** Opening SOURCE DATA block **
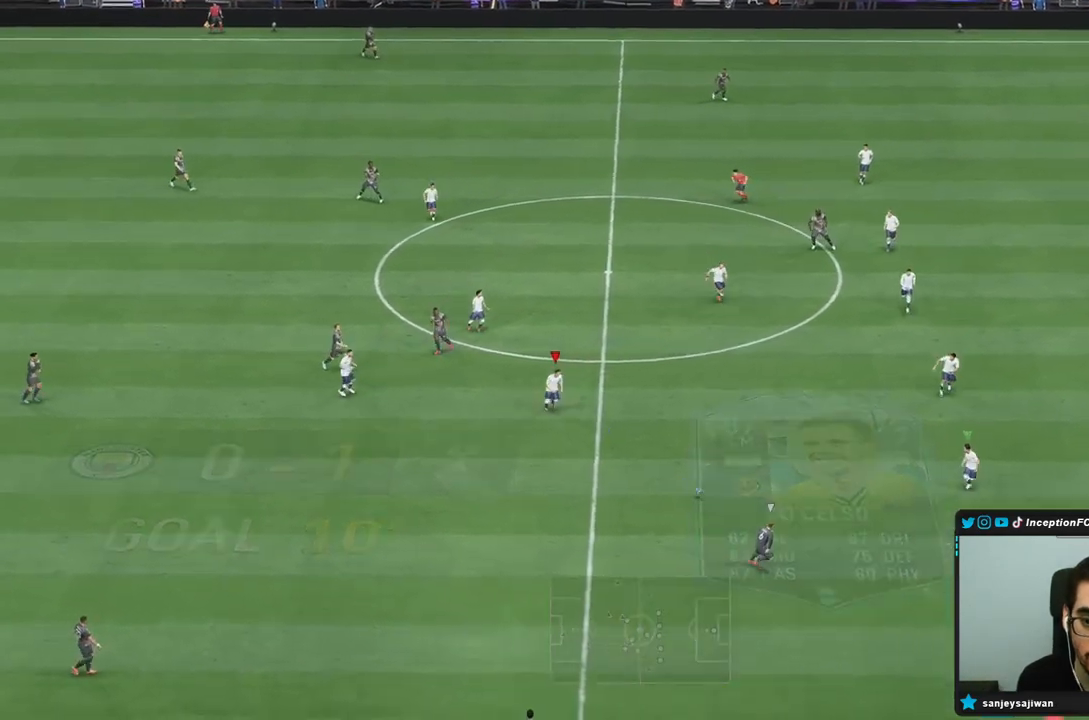
{"dt_ms": 500, "buttons": ["L2", "R1", "R2"], "left_stick": "down", "right_stick": "center", "events": [[133, "right_stick", "down-right"], [183, "L2", "down"], [283, "right_stick", "center"]]}
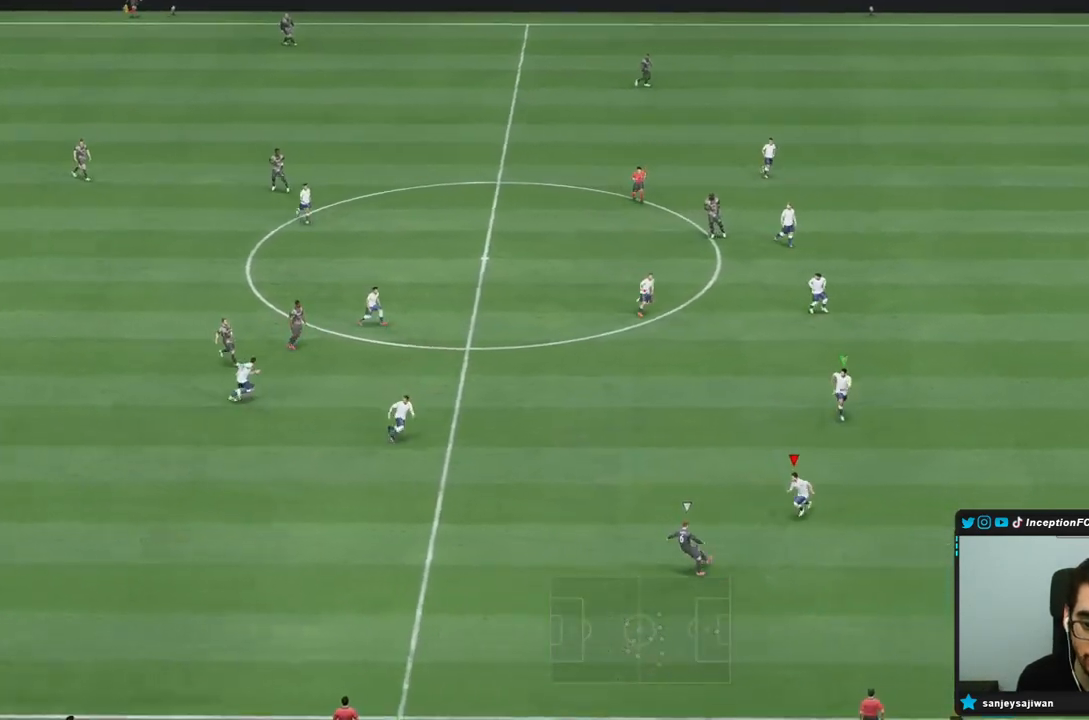
{"dt_ms": 500, "buttons": ["L2"], "left_stick": "down", "right_stick": "center", "events": [[100, "R1", "up"], [167, "left_stick", "down-right"], [383, "L2", "up"], [417, "left_stick", "down"], [450, "L2", "down"], [500, "R2", "up"]]}
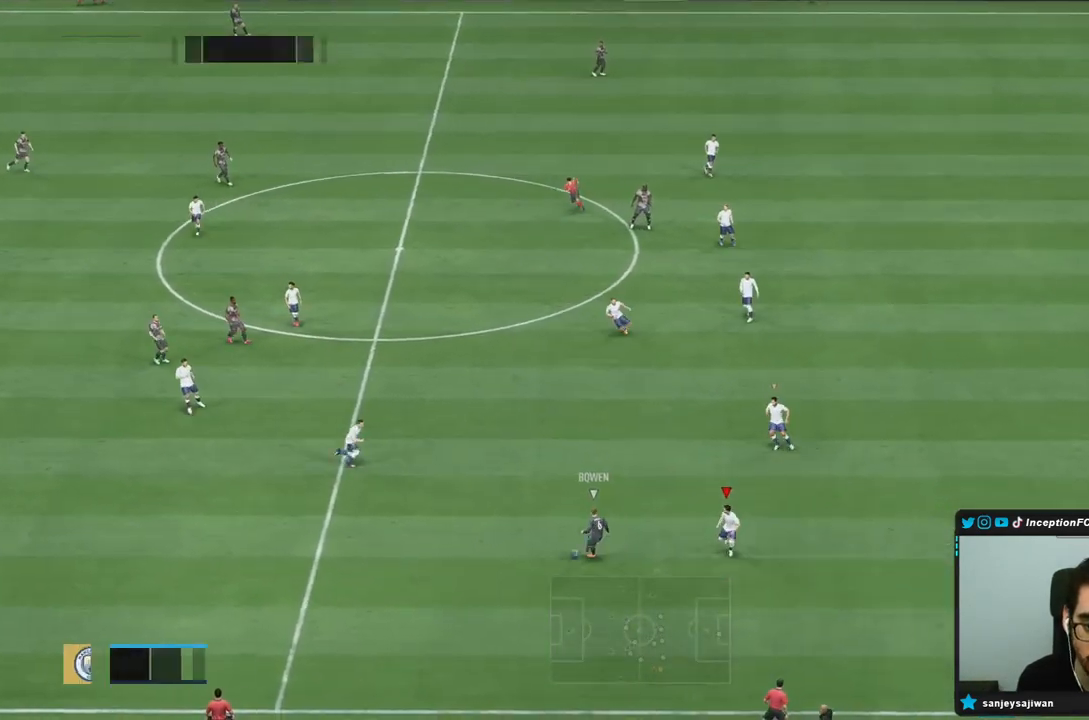
{"dt_ms": 500, "buttons": ["R1", "R2"], "left_stick": "down", "right_stick": "center", "events": [[83, "right_stick", "up-left"], [183, "R1", "down"], [200, "right_stick", "center"], [233, "R2", "down"], [267, "L2", "up"], [350, "R1", "up"], [450, "R1", "down"]]}
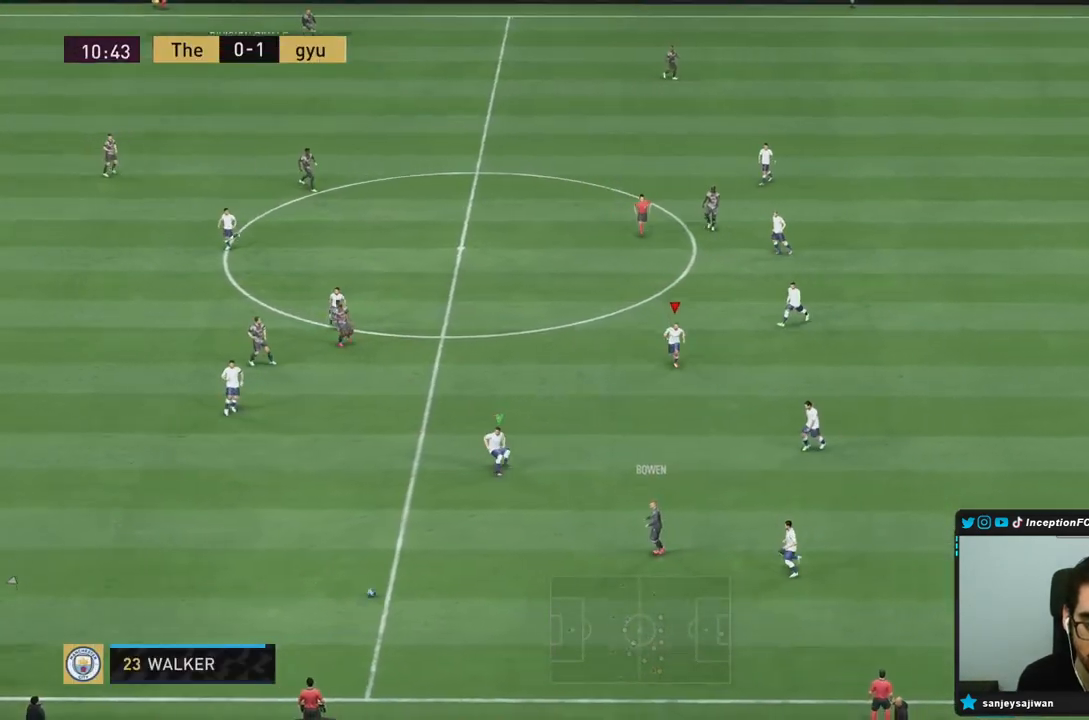
{"dt_ms": 500, "buttons": ["L2"], "left_stick": "down-left", "right_stick": "center", "events": [[83, "R1", "up"], [100, "L2", "down"], [100, "left_stick", "left"], [383, "left_stick", "down-left"], [400, "R2", "up"]]}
** Closing SOURCE DATA block **
WHAT IS BEING ASKED
Apart from the pictures, every line of the material above is to be returned word for word.

YOUR SOLUTION
{"dt_ms": 500, "buttons": ["L2", "R1", "R2"], "left_stick": "down", "right_stick": "center", "events": [[133, "right_stick", "down-right"], [183, "L2", "down"], [283, "right_stick", "center"]]}
{"dt_ms": 500, "buttons": ["L2"], "left_stick": "down", "right_stick": "center", "events": [[100, "R1", "up"], [167, "left_stick", "down-right"], [383, "L2", "up"], [417, "left_stick", "down"], [450, "L2", "down"], [500, "R2", "up"]]}
{"dt_ms": 500, "buttons": ["R1", "R2"], "left_stick": "down", "right_stick": "center", "events": [[83, "right_stick", "up-left"], [183, "R1", "down"], [200, "right_stick", "center"], [233, "R2", "down"], [267, "L2", "up"], [350, "R1", "up"], [450, "R1", "down"]]}
{"dt_ms": 500, "buttons": ["L2"], "left_stick": "down-left", "right_stick": "center", "events": [[83, "R1", "up"], [100, "L2", "down"], [100, "left_stick", "left"], [383, "left_stick", "down-left"], [400, "R2", "up"]]}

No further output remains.